Como tinha que viajar à cidade do Namibe – antiga Moçâmedes – para avaliar a reforma do Grande Hotel da Huíla e a possibilidade de outras obras, marcamos o vôo  para um domingo às sete da manhã. Teria tempo suficiente para conversar com o nosso staff que residia na cidade e se possível fazer alguns contatos.  Sexta feira porém, logo pela manhã, em conversa com o dono da Empresa, resolvi viajar segunda feira. Ele tentou demover-me da alteração, mas expliquei que ainda havia trabalho para fazer no sábado. Descansaria domingo e como o vôo chegaria às 8:30 á cidade do Namibe, teria tempo para estar nas repartições públicas ao abrirem. Então me convidou para comer umas lagostas em sua casa na ilha de Luanda no domingo. E fui. Lá estava eu na praia esperando a lancha, quando a vi vindo em minha direção, o Dr. Graça Oliveira brandindo um jornal na mão e rindo.

Ainda na lancha ao aproximar-se me perguntou se eu tinha lido os jornais. Disse-lhe que não. Rindo deu-me um grande abraço e disse-me:

- Sabe, sr, engenheiro? O avião em que o sr deveria estar hoje de manhã, foi abatido por um foguete da UNITA. Não se salvou ninguém...
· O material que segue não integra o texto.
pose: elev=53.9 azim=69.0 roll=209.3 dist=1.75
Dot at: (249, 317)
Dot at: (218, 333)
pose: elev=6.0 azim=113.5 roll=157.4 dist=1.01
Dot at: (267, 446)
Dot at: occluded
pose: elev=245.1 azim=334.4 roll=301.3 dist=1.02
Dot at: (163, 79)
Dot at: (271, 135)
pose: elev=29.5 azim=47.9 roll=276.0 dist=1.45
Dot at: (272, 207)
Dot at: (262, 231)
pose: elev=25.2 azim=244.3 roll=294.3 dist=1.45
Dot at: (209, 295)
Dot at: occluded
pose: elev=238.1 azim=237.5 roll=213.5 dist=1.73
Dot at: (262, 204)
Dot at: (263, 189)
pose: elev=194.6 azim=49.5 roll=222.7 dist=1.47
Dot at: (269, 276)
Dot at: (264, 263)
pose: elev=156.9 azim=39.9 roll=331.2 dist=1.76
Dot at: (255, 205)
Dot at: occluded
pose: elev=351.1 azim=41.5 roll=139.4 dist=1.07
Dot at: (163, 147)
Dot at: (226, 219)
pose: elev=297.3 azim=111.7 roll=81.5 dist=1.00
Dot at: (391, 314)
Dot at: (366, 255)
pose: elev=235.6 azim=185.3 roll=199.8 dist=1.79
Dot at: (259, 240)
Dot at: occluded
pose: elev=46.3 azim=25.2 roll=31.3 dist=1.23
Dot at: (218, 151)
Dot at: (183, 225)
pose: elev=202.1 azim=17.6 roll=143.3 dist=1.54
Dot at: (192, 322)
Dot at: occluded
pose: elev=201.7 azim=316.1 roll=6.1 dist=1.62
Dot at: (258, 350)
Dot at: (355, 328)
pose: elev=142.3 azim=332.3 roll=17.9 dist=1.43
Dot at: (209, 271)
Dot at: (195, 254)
Comemos as lagostas, falamos sobre outras coisas e quando me levou de volta à praia, já sabia que segunda-feira iríamos de automóvel: Eu, dois engenheiros e um técnico de arquitetura. Tive que lhes explicar que entre apostar em avião e carro, preferia o carro que estava sob meu comando. Avião não. E com “salvo conduto” lá fomos nós, manhã cedo. Uns rezando entre dentes, um tremendo, e outro assobiando. Todos éramos casados, tínhamos mulher e filhos.

Chegamos à Serra da Chela pelo meio da tarde. Não vimos pelo caminho nenhum posto de guarda, nenhuma patrulha. Somente alguns autóctones, raros, que saiam da selva, onde havia, para ver aquele citroen branco, com embreagem de alavanca, passar zunindo como o vento pela estrada empoeirada.

Quando chegamos ao Hotel, o gerente olhou para nós admirado, e nos contou que na estrada em que passamos, um pouco antes da subida da serra da Chela, dois carros tinham ido pelos ares e 11 pessoas haviam morrido... Quando retornei a Luanda uma semana depois, a rota da TAAG já tinha sido alterada: os aviões iam e voltavam a Luanda por uma rota em “U” caminho do mar. Jonas Savimbi não tinha marinha. Voltamos de avião.

É evidente que pelo custo benefício, com tão alta taxa de risco eu não podia ser valente todos os dias.  Pedi demissão em meados de 1993 e estou aqui para contar a história em 2012.